The work by artist Gerhard Richter titled ‘Abstraktes Bild (774-4)’ is a seminal example of the artist’s layered abstract practice that Richter began exploring in the late 1980’s. The work was first exhibited in Rome the same year of its execution, the painting was shown alongside an exclusive selection of Richter’s finest work from that particular year, an oeuvre that stands as the most beautiful and dramatic body of abstract paintings ever created by the artist.
Now Christie’s has announced the upcoming sale of the important work by the artist, which has been consigned by the Linda Pace Foundation, San Antonio, Texas. The announcement of the sale coincides with Richter’s London exhibition at the inauguration of the new Marian Goodman Gallery in London. The work was painted in 1992, at the height of Gerhard Richter’s abstract practice.
The price of the piece is estimated £8- £11 million, and all the proceeds from the sale of this work will be directed to establish a board-designated fund to build an architecturally significant exhibition space to showcase the Linda Pace Foundation’s permanent collection to the public.

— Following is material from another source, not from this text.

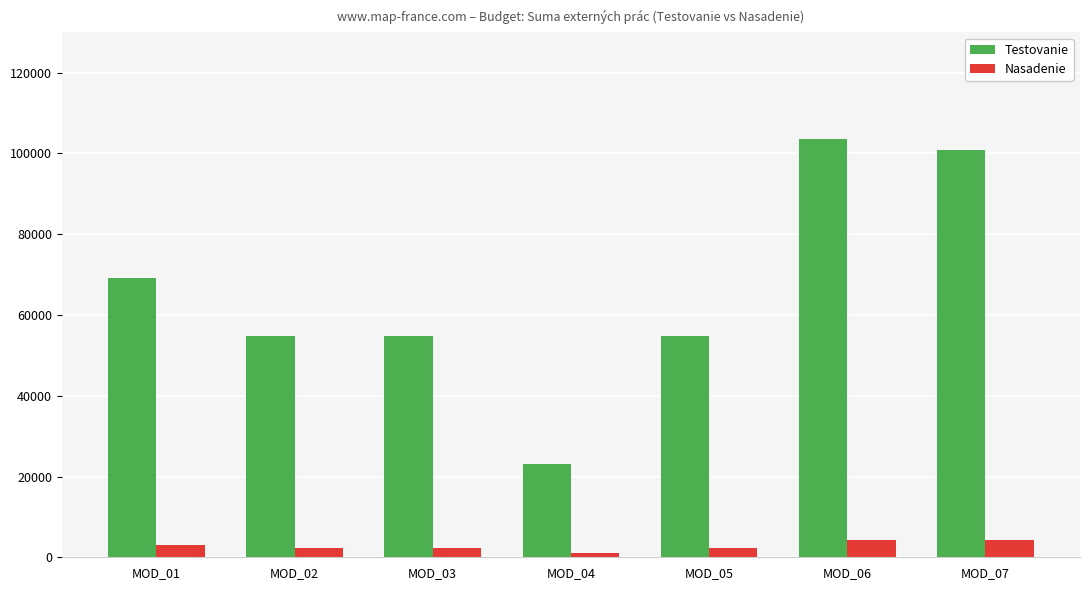

What is the difference between the maximum and minimum values in the Testovanie series?

80631.5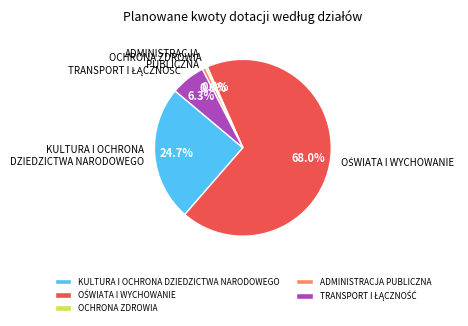

Combined, do KULTURA I OCHRONA DZIEDZICTWA NARODOWEGO and OCHRONA ZDROWIA account for over 50%?

No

Abstraktes Bild has not left the residence of the foundation since 1993. The Linda Pace Foundation was founded in 2003 with the mission to foster the creation, presentation, and understanding of innovative expression through contemporary art; and has awarded nearly £6 million in Foundation grants to artists and contemporary arts organizations around the world. Funds from the sale will be used to realise its centrepiece of an exhibition space for the Foundation’s collection of over six hundred paintings, sculptures, installation and video works by international contemporary artists.
“The Linda Pace Foundation is proud to partner with Christie’s for the sale of Abstraktes Bild (774-4) an impressive and art-historically relevant example of Gerhard Richter’s abstract paintings, which has been on view in Linda Pace’s private residence since its acquisition in 1993. The Foundation’s acquisitions are guided by Pace’s own collecting style, which favored works that reflected her own feminist perspective, her engagement in social issues, and consideration of spirituality and beauty. Linda’s generous aspirations to make her collection available to the public through an arts campus may be realized by her investment in Richter’s important work, Abstraktes Bild (774-4).” Declared Foundation Trustee, Kathryn Kanjo.